July 29, 2010 by · Leave a Comment 

There’s more than meets the eye in Christopher Nolan’s Inception (as if that weren’t enough). Now, a short YouTube video has gone viral prodding moviegoers who return to the theater to pay attention with their ears as well. The video reveals that Hans Zimmer, who created the soundtrack for the movie, employed a slowed-down version of several notes from the recording of Edith Piaf’s “Non, je ne Regrette Rien” throughout the film.
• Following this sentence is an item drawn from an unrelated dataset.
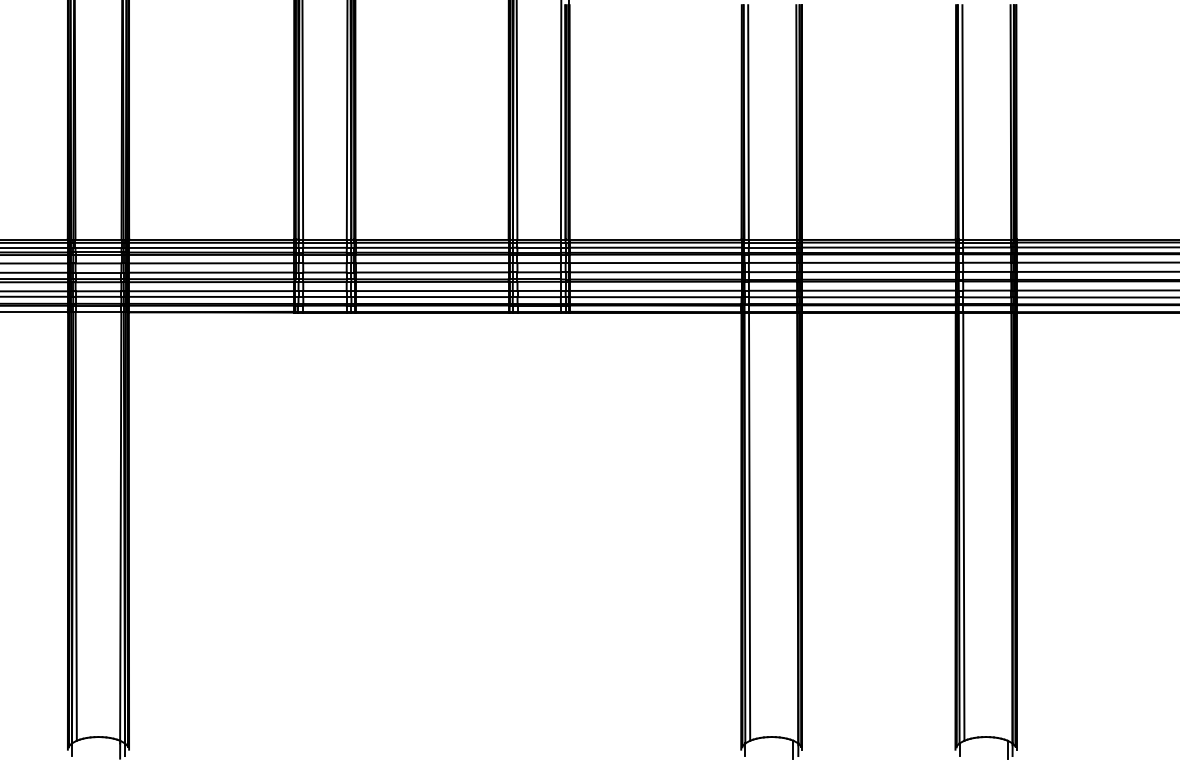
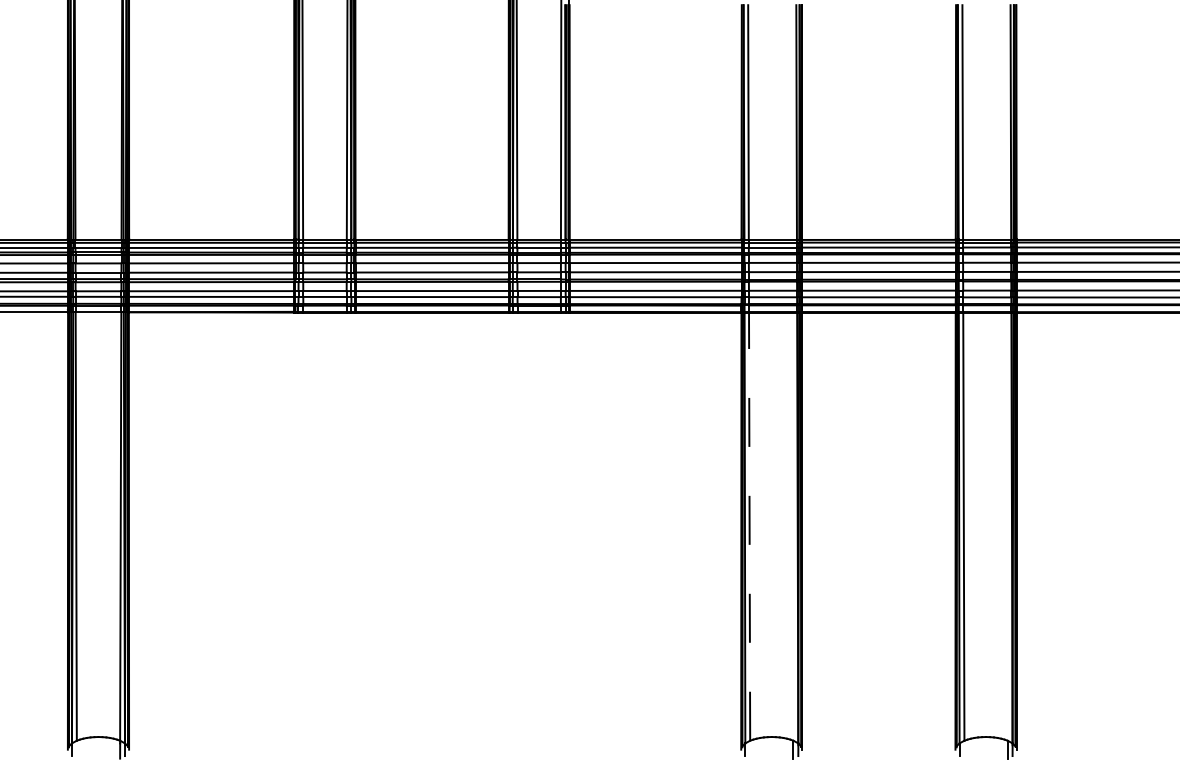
line at (749, 526): solid -> dashed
The actual recording is played at normal speed to awaken the characters at key moments in the film. (One of the characters is played by Marion Cotillard, who portrayed Piaf memorably in La Vie en Rose.) Contacted by the New York Times, Zimmer said that he had seen the video. “I was surprised how long it took them to figure it out,” he said. The musical “cue,” as it is called, was meant to be a “signpost,” Zimmer said as the characters entered different levels of dreaming or reality. In fact, all of the music in the film amounts to “subdivisions and multiplications of the tempo of the Edith Piaf track” that would signal “a different level of time.” Zimmer added: “Everybody thinks the dream is the important part. … For me, the time was the important part: the idea that, in a peculiar way, Chris had made a time-travel movie that actually worked.”